Possibility of increased dividends
As the free cash flows of the company are increasing year-over-year, the current part of the debt and other obligations are decreasing. Over the next two years, Cisco has an obligation of $4.54 billion for its debt commitments, an amount that is substantially lower than the current year figure of over $8 billion. As a result, free cash flows are expected to be even better in the coming two years. The company could also use this cash for capital expenditures which would allow the company to grow its revenues. Cisco's total long-term debt stood at $16.2 billion at the end of the last year, and in the trailing twelve months, it has come down to $12.9 billion. Usually the older debt is replaced with new debt issue in order to maintain a certain capital structure. Below table shows the debt payments that the company has to make over the next five years.
Payment due by period
Less than 1 year
1 to 3 years
3 to 5 years
India is a huge market for Cisco and it is expected to grow over the next three-five years.

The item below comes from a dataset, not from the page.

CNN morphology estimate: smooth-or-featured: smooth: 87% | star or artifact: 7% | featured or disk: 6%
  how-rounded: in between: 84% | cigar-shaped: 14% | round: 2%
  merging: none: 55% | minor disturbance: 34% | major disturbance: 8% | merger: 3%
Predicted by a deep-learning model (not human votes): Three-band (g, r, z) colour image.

Currently, Cisco holds 60% of the market share in the telecom network infrastructure. In 8 out of the 10 segments of the networking industry of India, Cisco is the market leader. Although voice segment have flat growth rates, data services is expected to show robust growth. Over the course of 5 years starting from 2012 to 2017, data services industry is expected to grow 60 folds. Since Cisco's market share in India is 60%, the revenues of Cisco will grow substantially from the Indian data services market in the coming years. In the last fiscal year, Cisco recorded 37% expansion in the Indian market. Besides data services, Cisco has 75% market share of ENT routers which account for 20.3% of Cisco's revenue.

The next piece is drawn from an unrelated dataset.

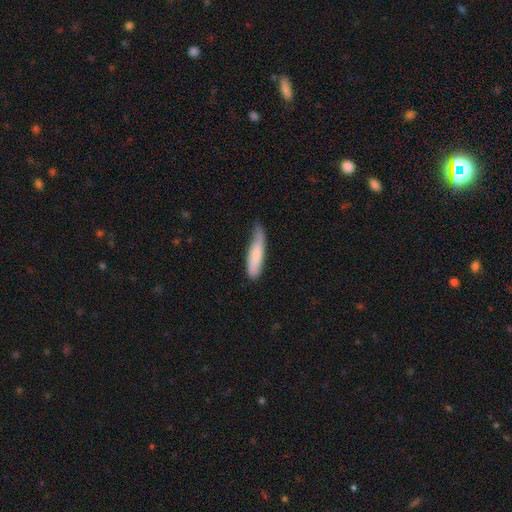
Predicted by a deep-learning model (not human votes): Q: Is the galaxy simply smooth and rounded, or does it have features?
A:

While the growth rates in the Indian market are impressive the risk of exchange rate may cloud the growth rates. Indian rupee has been falling which will cause the consolidated revenues and cash flows to be lower for the company. Furthermore, the Chinese market is not completely stable after it came out that the U.S. agencies were monitoring the internet data transmitted through Cisco's equipment. The blow from the Chinese market may not prove to be as big as it was thought; however, it did have an impact on the stock price. Despite these bumps over the past three months, the prospects are good for the company. These markets have a lot of potential to grow, which supersedes this threat and the company can still gain huge revenue growths from this segment.
Cisco has an impressive growth rate of 8% in the relatively mature North American market. However, the emerging markets may prove to be even bigger growth drivers for the company. As I said above, the price fall will be short-term in my opinion and it may have given an opportunity to the long-term investors to add to their position. The fundamentals are strong, the cash flows and revenue is growing at an impressive rate and the company is growing its dividends. I do not believe the long-term investors should panic.
Disclosure: I have no positions in any stocks mentioned, and no plans to initiate any positions within the next 72 hours.
Business relationship disclosure: I have no positions in any stocks mentioned, and no plans to initiate any positions within the next 72 hours. IAEResearch is not a registered investment advisor or broker/dealer. This article was written by an analyst at IAEResearch and represents his/her personal opinion about the companies mentioned in the article. The article is for informational purposes only and it should not be taken as an investment advice. Investors are encouraged to conduct their own due diligence before making an investment decision. I am not receiving any compensation (other than from Seeking Alpha) for this article, and have no relationship with the companies mentioned in the article.